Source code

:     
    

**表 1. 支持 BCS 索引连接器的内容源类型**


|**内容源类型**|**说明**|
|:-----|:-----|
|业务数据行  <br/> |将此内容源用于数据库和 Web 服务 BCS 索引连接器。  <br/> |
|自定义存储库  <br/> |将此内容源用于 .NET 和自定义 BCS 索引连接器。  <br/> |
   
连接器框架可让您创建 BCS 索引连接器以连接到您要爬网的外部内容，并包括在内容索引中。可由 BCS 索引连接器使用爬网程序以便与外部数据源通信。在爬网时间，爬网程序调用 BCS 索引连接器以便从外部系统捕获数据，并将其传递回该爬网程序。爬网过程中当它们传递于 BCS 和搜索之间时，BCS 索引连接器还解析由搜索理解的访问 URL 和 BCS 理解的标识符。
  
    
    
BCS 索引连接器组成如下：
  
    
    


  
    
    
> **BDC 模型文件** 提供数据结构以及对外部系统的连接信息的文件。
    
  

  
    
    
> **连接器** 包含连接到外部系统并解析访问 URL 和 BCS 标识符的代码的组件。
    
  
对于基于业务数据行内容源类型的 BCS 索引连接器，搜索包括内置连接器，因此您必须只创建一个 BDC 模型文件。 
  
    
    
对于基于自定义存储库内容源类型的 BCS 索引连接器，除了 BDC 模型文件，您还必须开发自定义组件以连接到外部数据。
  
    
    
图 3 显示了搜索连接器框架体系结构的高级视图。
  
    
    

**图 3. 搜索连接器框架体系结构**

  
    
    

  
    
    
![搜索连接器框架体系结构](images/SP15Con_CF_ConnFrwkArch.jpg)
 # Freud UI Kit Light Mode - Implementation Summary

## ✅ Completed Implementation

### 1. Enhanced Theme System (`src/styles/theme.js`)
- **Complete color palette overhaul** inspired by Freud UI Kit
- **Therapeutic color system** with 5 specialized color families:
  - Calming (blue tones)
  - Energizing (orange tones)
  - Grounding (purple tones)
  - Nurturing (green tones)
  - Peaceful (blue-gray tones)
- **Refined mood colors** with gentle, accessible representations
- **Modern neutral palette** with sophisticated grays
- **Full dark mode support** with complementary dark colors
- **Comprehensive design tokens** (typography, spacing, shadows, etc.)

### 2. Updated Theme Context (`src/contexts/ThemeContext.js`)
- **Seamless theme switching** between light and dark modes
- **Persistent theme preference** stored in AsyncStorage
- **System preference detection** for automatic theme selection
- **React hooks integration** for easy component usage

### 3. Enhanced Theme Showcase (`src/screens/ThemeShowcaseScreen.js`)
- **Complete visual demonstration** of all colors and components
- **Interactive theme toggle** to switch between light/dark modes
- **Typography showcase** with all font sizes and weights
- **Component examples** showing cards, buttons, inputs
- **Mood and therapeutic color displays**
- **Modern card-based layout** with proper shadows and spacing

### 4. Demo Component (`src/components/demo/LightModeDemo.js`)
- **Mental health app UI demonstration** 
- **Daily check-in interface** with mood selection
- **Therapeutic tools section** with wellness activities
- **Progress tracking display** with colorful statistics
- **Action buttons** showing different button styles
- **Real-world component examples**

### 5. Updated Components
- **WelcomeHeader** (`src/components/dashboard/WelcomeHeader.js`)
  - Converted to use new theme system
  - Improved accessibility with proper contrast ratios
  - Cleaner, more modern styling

## [Task statement]
Copy out word for word each line of the listing, from the very first line down to the line containing "- **System preference", and stop after that line.

## [Task output]
Source code

:     
    

**表 1. 支持 BCS 索引连接器的内容源类型**


|**内容源类型**|**说明**|
|:-----|:-----|
|业务数据行  <br/> |将此内容源用于数据库和 Web 服务 BCS 索引连接器。  <br/> |
|自定义存储库  <br/> |将此内容源用于 .NET 和自定义 BCS 索引连接器。  <br/> |
   
连接器框架可让您创建 BCS 索引连接器以连接到您要爬网的外部内容，并包括在内容索引中。可由 BCS 索引连接器使用爬网程序以便与外部数据源通信。在爬网时间，爬网程序调用 BCS 索引连接器以便从外部系统捕获数据，并将其传递回该爬网程序。爬网过程中当它们传递于 BCS 和搜索之间时，BCS 索引连接器还解析由搜索理解的访问 URL 和 BCS 理解的标识符。
  
    
    
BCS 索引连接器组成如下：
  
    
    


  
    
    
> **BDC 模型文件** 提供数据结构以及对外部系统的连接信息的文件。
    
  

  
    
    
> **连接器** 包含连接到外部系统并解析访问 URL 和 BCS 标识符的代码的组件。
    
  
对于基于业务数据行内容源类型的 BCS 索引连接器，搜索包括内置连接器，因此您必须只创建一个 BDC 模型文件。 
  
    
    
对于基于自定义存储库内容源类型的 BCS 索引连接器，除了 BDC 模型文件，您还必须开发自定义组件以连接到外部数据。
  
    
    
图 3 显示了搜索连接器框架体系结构的高级视图。
  
    
    

**图 3. 搜索连接器框架体系结构**

  
    
    

  
    
    
![搜索连接器框架体系结构](images/SP15Con_CF_ConnFrwkArch.jpg)
 # Freud UI Kit Light Mode - Implementation Summary

## ✅ Completed Implementation

### 1. Enhanced Theme System (`src/styles/theme.js`)
- **Complete color palette overhaul** inspired by Freud UI Kit
- **Therapeutic color system** with 5 specialized color families:
  - Calming (blue tones)
  - Energizing (orange tones)
  - Grounding (purple tones)
  - Nurturing (green tones)
  - Peaceful (blue-gray tones)
- **Refined mood colors** with gentle, accessible representations
- **Modern neutral palette** with sophisticated grays
- **Full dark mode support** with complementary dark colors
- **Comprehensive design tokens** (typography, spacing, shadows, etc.)

### 2. Updated Theme Context (`src/contexts/ThemeContext.js`)
- **Seamless theme switching** between light and dark modes
- **Persistent theme preference** stored in AsyncStorage
- **System preference detection** for automatic theme selection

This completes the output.